У Пилата исчерпались аргументы. Он был готов столкнуть своего собеседника в пропасть, однако, скрыв свое замешательство за улыбкой, лишь сказал:
– Ты неплохо выкручиваешься для человека, не умеющего читать.
– В книгах можно прочесть лишь о прошлом. Настоящее можно прочесть по лицам. А порой даже будущее, и даже твое. Ты и в самом деле хочешь умереть вдали от родных мест за какой-то кусок металла?
– Я – солдат, а солдат должен выполнять приказы.
– Тогда атакуй нас, солдат. Или попытайся заморить нас голодом. У нас здесь достаточно продовольствия и воды, чтобы продержаться два года. Это долгий срок для тех, кто ни во что не верит, и кто знает, возможно, через два года будет уже другой император. Или вообще никакого не будет?
Лицо Пилата стало мертвенно-бледным, когда он представил такую перспективу. Империя – это все, что у него оставалось.
Варавва повернулся к нему спиной и двинулся в обратный путь. Пилат его окликнул:
– Как тебе удалось поднять статую наверх?
– С помощью обыкновенной подъемной машины, – ответил тот, не замедляя шаг. – Которую мы, конечно же, уничтожили.
– Я прикажу тебя распять головой вниз! – крикнул ему вдогонку Пилат, теряя самообладание.
Варавва остановился и повернулся к нему с улыбкой:
– Это будет самое меньшее, чем я обязан Иешуа из Назарета.
И он ушел, провожаемый изумленным взглядом прокуратора.
Иерусалим, Иудея
Обращение Савла вызвало недоумение в синедрионе. А новость о его возвращении в столицу была воспринята священниками как провокация. Когда назаряне обращали иудеев в свою веру, это было еще не так страшно, но обращение их главного преследователя могло быть истолковано как доказательство могущества Иешуа.
Старейшина Ханаан, выполнявший обязанности Каифы в его отсутствие, собрал чрезвычайное заседание, не дожидаясь утра. На этом заседании Савл был обвинен в убийстве Иосифа Аримафейского и членов его семьи.
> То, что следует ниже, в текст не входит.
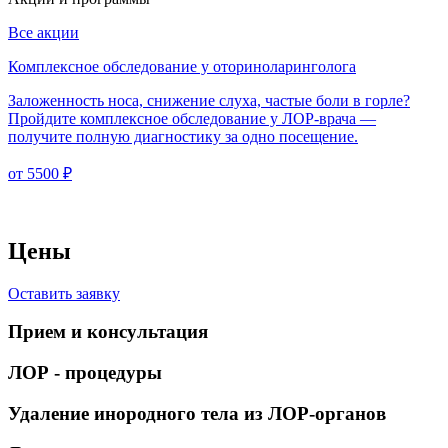
Все акции
Комплексное обследование у оториноларинголога
Заложенность носа, снижение слуха, частые боли в горле?
Пройдите комплексное обследование у ЛОР-врача —
получите полную диагностику за одно посещение.
от 5500 ₽
Цены
Оставить заявку
Прием и консультация
ЛОР - процедуры
Удаление инородного тела из ЛОР-органов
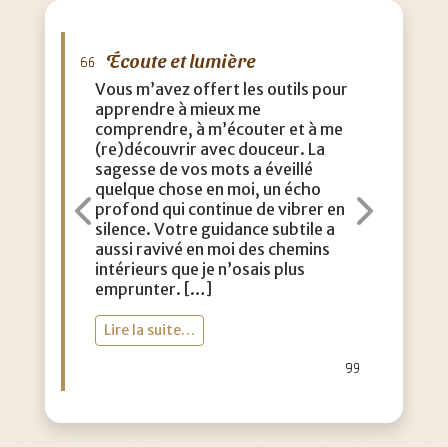
Écoute et lumière
M
Vous m’avez offert les outils pour
J’a
apprendre à mieux me
que
comprendre, à m’écouter et à me
eff
(re)découvrir avec douceur. La
acc
sagesse de vos mots a éveillé
con
quelque chose en moi, un écho
m’a
profond qui continue de vibrer en
dou
Précédent
Suiva
silence. Votre guidance subtile a
aut
aussi ravivé en moi des chemins
lég
intérieurs que je n’osais plus
vie
emprunter. […]
toi
Lire la suite…
Li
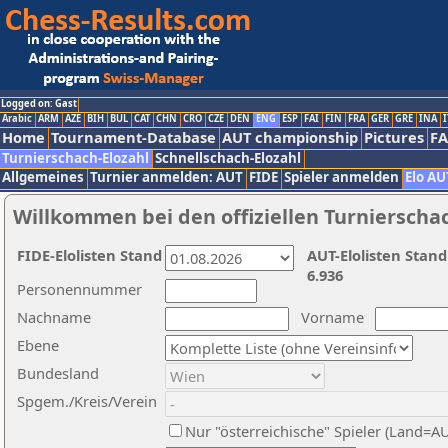
Logged on: Gast
Arabic
ARM
AZE
BIH
BUL
CAT
CHN
CRO
CZE
DEN
ENG
ESP
FAI
FIN
FRA
GER
GRE
INA
I
Home
Tournament-Database
AUT championship
Pictures
F
Turnierschach-Elozahl
Schnellschach-Elozahl
Allgemeines
Turnier anmelden: AUT
FIDE
Spieler anmelden
Elo AU
Willkommen bei den offiziellen Turnierscha
FIDE-Elolisten Stand
AUT-Elolisten Stand
6.936
Personennummer
Nachname
Vorname
Ebene
Bundesland
Spgem./Kreis/Verein
Nur "österreichische" Spieler (Land=A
В ожидании возвращения Пилата, который должен был утвердить смертный приговор, охране Храма было приказано разыскать их бывшего начальника и арестовать его. Выполнить эту задачу было особенно сложно в Пасхальную неделю, когда за счет паломников население Иерусалима увеличилось в четыре раза.
Савл с Иудой растворились в этом людском море, где их непросто было узнать. В самом деле, невозможно было проверить всех проходящих через ворота города, когда они валили толпами. Спускаясь при свете факелов по извилистым тропинкам, ведущим к Южному тракту, Савл заразился настроением толпы, поющей псалмы. Он был на вершине блаженства.
Когда стали наконец-то видны высокие стены Святого города, солнце уже поднималось над башней Антония и новообращенный не смог сдержать слезы. Он уехал из столицы преисполненный ненависти и злости, а теперь его душа была полна милосердия и сострадания. Но хотя Бог и простил ему грехи, Савл знал, что получить прощение людей будет гораздо труднее. А встреча с Одиннадцатью апостолами, которую он лелеял в мечтах, вызывала у него трепет и волнение. Им вместе предстояло столько всего совершить! Но помимо этого нужно было, чтобы Ловец человеков согласился отпустить ему грехи.